そこには金色のコインがキラキラと輝いて光を放っていた。


これが特殊なコインか。


「それにしてもレオン爺!その特殊能力凄いよ!」

『そうじゃろう!、そうじゃろう!ワシは凄いんじゃ!』


褒めたせいか凄い上機嫌で肩の上で暴れだした。


痛くはないんだけど、やめてほしい…

まぁ、レオン爺がいなかったらクリア出来なかったから我慢してあげるか。


時間を確認する。

前見た時間から5時間は経っていた。

カラオケをオールしたと思えば1日くらいなんともない。


早速、金色のコインを持ってガチャの前に行く。


これでコインを入れるのも最後か…


金色のコインを投入口に入れた。

何も起こらずにカプセルが出てくる。


あれ?当たり確定だよな?


演出が欲しいわけではないが無かったらなかったで不安になる。

カプセルを開くと金色の紙が入っていた。


この紙に能力が書いてあるんだよな。

何が貰えるんだろう?

色んな想像をする。

火とか水とかだったら生活に役立つし、それに物作り系の能力でも嬉しい。

とにかく、生活の基盤となる能力だったら何でもいい。


開いて確認する。


挑戦者よ!試練のクリアおめでとう!!

忍耐と知識と運を持つ其方(そなた)にその鞄を送ろう。

とだけ書かれていた。


その鞄ってこの黒いリュックサックだよな。

貰えるもんは貰うけど、それより能力をくれるはずだったのに何の説明がないのはおかしい…


下に(うつむ)いていると、レオン爺が聞いてきた。


『何じゃ、なんて書かれとったのじゃ?』

「いや、このリュックサックをくれるみたいなんだけど…」

『じゃが、何故そんなに不満そうなのかのぅ。
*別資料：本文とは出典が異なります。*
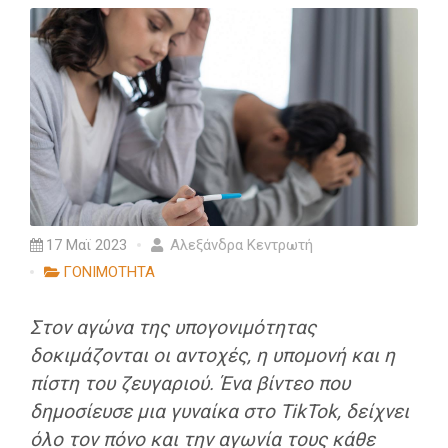
17 Μαϊ 2023
Αλεξάνδρα Κεντρωτή
ΓΟΝΙΜΟΤΗΤΑ
Στον αγώνα της υπογονιμότητας
δοκιμάζονται οι αντοχές, η υπομονή και η
πίστη του ζευγαριού. Ένα βίντεο που
δημοσίευσε μια γυναίκα στο TikTok, δείχνει
όλο τον πόνο και την αγωνία τους κάθε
』


どうやら、俺の顔が不服そうに見えていたようだ。

流石長生きしてそうなだけはある。


リュックサックに今までの罰ゲームで得たアイテムをリュックサックに詰め込んだ。

すると、出口だろうか…

来た時と全く同じチャック付きの扉が現れていた。


これで試練も終わりか。

長かったような短かったような試練だった。


その扉を通ってもといた場所に戻ってきた。

戻って来た事で欲の扉は終わりを告げるかのようにゴゴゴゴゴッゴゴゴゴゴッと地面に下がって行った。